▸ About this task:
From the line that contains "left knee: (685, 439)" down to the final line below, please repeat each line exactly and nothing more, with no pictures.

Collection entries:

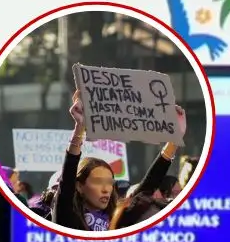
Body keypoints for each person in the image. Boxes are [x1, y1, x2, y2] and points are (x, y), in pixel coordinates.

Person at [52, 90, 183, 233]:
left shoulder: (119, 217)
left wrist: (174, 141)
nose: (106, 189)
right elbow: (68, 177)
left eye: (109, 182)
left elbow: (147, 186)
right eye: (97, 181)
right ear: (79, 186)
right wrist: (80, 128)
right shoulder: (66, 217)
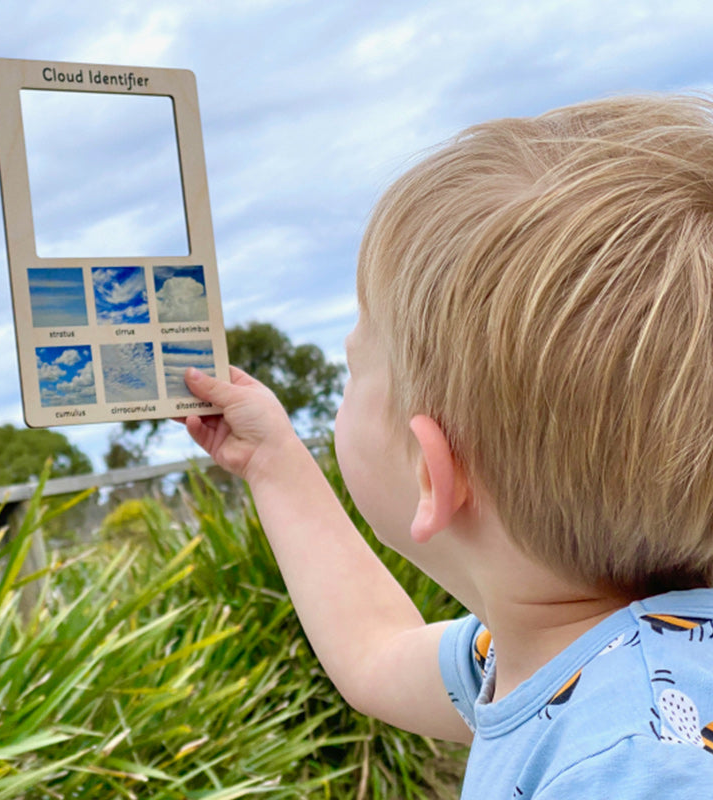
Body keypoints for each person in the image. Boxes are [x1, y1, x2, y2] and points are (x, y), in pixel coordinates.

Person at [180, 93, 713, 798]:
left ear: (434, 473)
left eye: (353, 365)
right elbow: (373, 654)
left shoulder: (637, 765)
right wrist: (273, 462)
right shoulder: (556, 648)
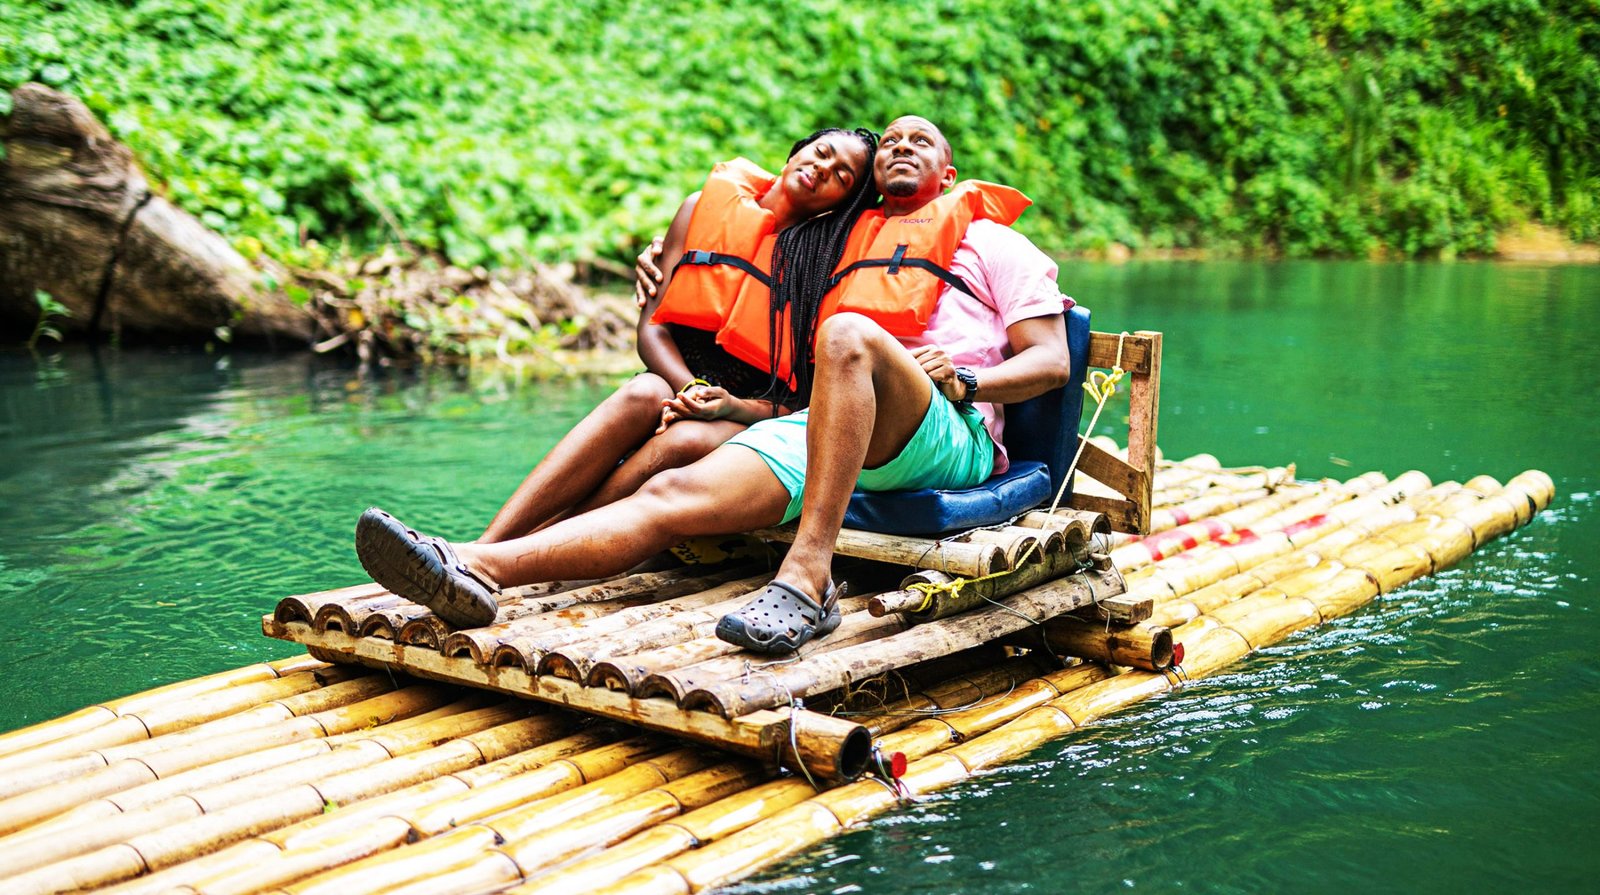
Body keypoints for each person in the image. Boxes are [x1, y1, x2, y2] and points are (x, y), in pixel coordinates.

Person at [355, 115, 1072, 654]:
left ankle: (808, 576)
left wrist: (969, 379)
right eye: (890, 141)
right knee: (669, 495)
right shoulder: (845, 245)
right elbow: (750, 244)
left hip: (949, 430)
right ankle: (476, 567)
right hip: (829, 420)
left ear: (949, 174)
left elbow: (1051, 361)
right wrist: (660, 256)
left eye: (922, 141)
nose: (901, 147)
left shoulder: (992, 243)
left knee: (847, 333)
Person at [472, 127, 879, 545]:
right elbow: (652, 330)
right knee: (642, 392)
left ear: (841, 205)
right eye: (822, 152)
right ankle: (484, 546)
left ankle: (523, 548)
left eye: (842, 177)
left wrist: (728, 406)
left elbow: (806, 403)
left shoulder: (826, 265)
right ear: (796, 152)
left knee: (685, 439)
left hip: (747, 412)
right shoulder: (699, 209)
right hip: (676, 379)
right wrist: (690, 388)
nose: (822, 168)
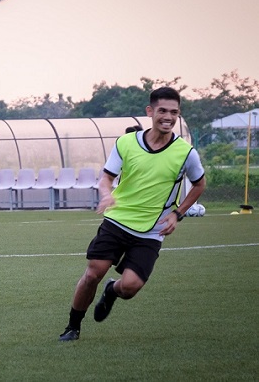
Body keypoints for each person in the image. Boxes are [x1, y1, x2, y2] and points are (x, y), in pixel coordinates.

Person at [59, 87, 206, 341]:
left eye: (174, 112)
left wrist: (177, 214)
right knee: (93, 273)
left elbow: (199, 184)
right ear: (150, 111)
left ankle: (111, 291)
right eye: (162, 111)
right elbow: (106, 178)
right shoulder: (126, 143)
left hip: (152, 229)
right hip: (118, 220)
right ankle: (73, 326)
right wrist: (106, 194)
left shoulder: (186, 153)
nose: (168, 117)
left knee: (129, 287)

▸ Solution for this exercise:
left knee: (685, 439)
left hip: (747, 412)
right shoulder: (699, 209)
right hip: (676, 379)
right wrist: (690, 388)
nose: (822, 168)
Body keypoints for each person in the image. Boxes are [x1, y1, x2, y2] and points are (x, y), in pixel coordinates.

Person at [59, 87, 206, 341]:
left eye: (174, 112)
left wrist: (177, 214)
right knee: (93, 273)
left elbow: (199, 184)
right ear: (150, 111)
left ankle: (111, 291)
right eye: (162, 111)
right elbow: (106, 178)
right shoulder: (126, 143)
left hip: (152, 229)
right hip: (118, 220)
right ankle: (73, 326)
right wrist: (106, 194)
left shoulder: (186, 153)
nose: (168, 117)
left knee: (129, 287)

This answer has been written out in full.